The provinces and territories, on the other hand, spent $ 60 billion in direct support.

“It’s important to highlight how badly the federal government is there right now,” Freeland said. “We’ve already spent a lot,” she says. “And we will continue to do so.”

Although the provinces have called for more long-term injections of federal funds into health care, Freeland has not forecast any further increases planned for the Canada Health Transfer – a touchy subject that will be the subject of discussion. first ministers meeting over the next two weeks.

But she announced changes to a federal-provincial spending program known as the Fiscal Stabilization Fund – which Alberta and Saskatchewan have long been calling for – that could translate into more “billions” for those provinces. , who saw their revenues fall due to problems. in the oil and gas sector before the pandemic. However, officials could not determine how much it would cost the federal treasury.

Freeland presented four possible scenarios of how the economy could evolve if the pandemic were to stabilize or worsen. They could add up to $ 7 billion a year to the deficit, according to the documents.

She said that besides the cost in human lives, the most “devastating” cost of the pandemic was the loss of jobs.

Freeland said his message to Canada’s credit rating agencies was: “Canada’s spending as described today is prudent, it is thoughtful, it is prudent.

She added, “The best way to meet our credit obligations is to have a strong and growing economy. That’s what it’s all about in this plan, ”and underlined the“ forward-looking directions ”she outlined in the plan.

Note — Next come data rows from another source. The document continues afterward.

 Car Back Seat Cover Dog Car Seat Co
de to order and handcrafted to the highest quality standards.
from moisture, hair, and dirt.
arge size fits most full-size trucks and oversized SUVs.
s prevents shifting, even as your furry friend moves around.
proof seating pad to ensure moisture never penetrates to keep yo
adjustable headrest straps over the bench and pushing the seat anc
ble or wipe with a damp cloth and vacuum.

Ottawa had already spent $ 1 billion on research into COVID-19 treatments and vaccines, but the economic update says it will spend another $ 13 billion on vaccines and distribution – a figure that hasn’t not burst the specific amount for the seven vaccine purchase contracts to date. and also included all supplies to be distributed.

The economic update presents an optimistic outlook: that the deficit is expected to decline significantly over the next two fiscal years, to $ 121.2 billion in 2021-2022 and to $ 50.7 billion in 2022-23, ” as the economy recovers and the need for temporary measures diminishes. According to this optimistic view, in four years the deficit is expected to drop to $ 24.9 billion.

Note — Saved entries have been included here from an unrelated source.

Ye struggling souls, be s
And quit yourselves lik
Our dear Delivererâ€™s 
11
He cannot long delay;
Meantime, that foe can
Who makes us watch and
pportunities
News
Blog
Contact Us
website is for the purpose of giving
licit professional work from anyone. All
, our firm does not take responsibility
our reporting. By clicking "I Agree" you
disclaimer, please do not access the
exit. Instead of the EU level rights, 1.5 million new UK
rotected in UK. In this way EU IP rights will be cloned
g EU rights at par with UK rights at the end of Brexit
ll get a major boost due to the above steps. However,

But the reverse is also true. The deficit this year could climb to more than $ 400 billion if the virus reappears, lockdowns take an even bigger slice of the economy and the government’s stimulus must adjust. The document indicates that this year’s deficit could well reach $ 399 billion, and four years later it is still hovering over $ 33 billion.

Freeland said the measures taken by the government have already had an impact. “To date, Canada has recovered nearly 80% of the more than 3 million jobs lost at the start of the pandemic. Compare that to the United States, which recovered just over half of it. “

Overall, she said the government has yet to include the $ 100 billion in spending that is still to come over the next few years because “the ultimate size and timing is highly dependent on how the economy evolves. health and economic situation ”.

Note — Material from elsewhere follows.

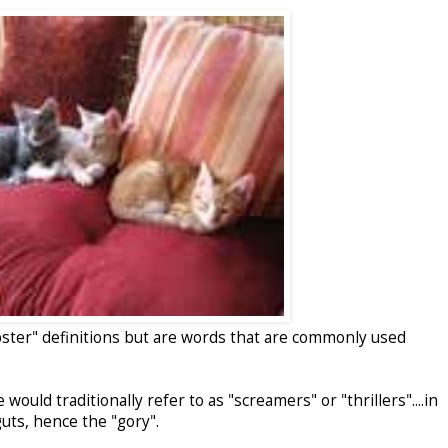
bster" definitions but are words that are commonly used
would traditionally refer to as "screamers" or "thrillers"....in
uts, hence the "gory".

In the area of ​​housing, the financial update promises extensions of two existing initiatives – one that provides low-interest loans and mortgage insurance for specially designed rental projects, and the other that targets lower borrowing costs for first-time home buyers. The rental construction program will see its lending capacity nearly doubled, from $ 13.75 billion to $ 25.75 billion, over the next seven years starting in 2021.

The construction of purpose-built rental units has been identified as a key factor in addressing the affordability issue for large cities like Toronto. While there are around 5,000 purpose-built rentals slated for completion in the Toronto area next year – more than there have been in 25 years, according to Urbanation President Shaun Hildebrand – a senior analyst with the Canada Mortgage and Housing Corporation recently told The Star that Toronto alone, tens of thousands of new purpose-built rentals are needed each year just to meet the demand of its usual population growth .

Homeless shelters will also get an infusion of funds, with $ 299.4 million pledged as part of the federal homelessness strategy to ensure remoteness, improved cleaning and more. health and safety measures to prevent outbreaks in communities.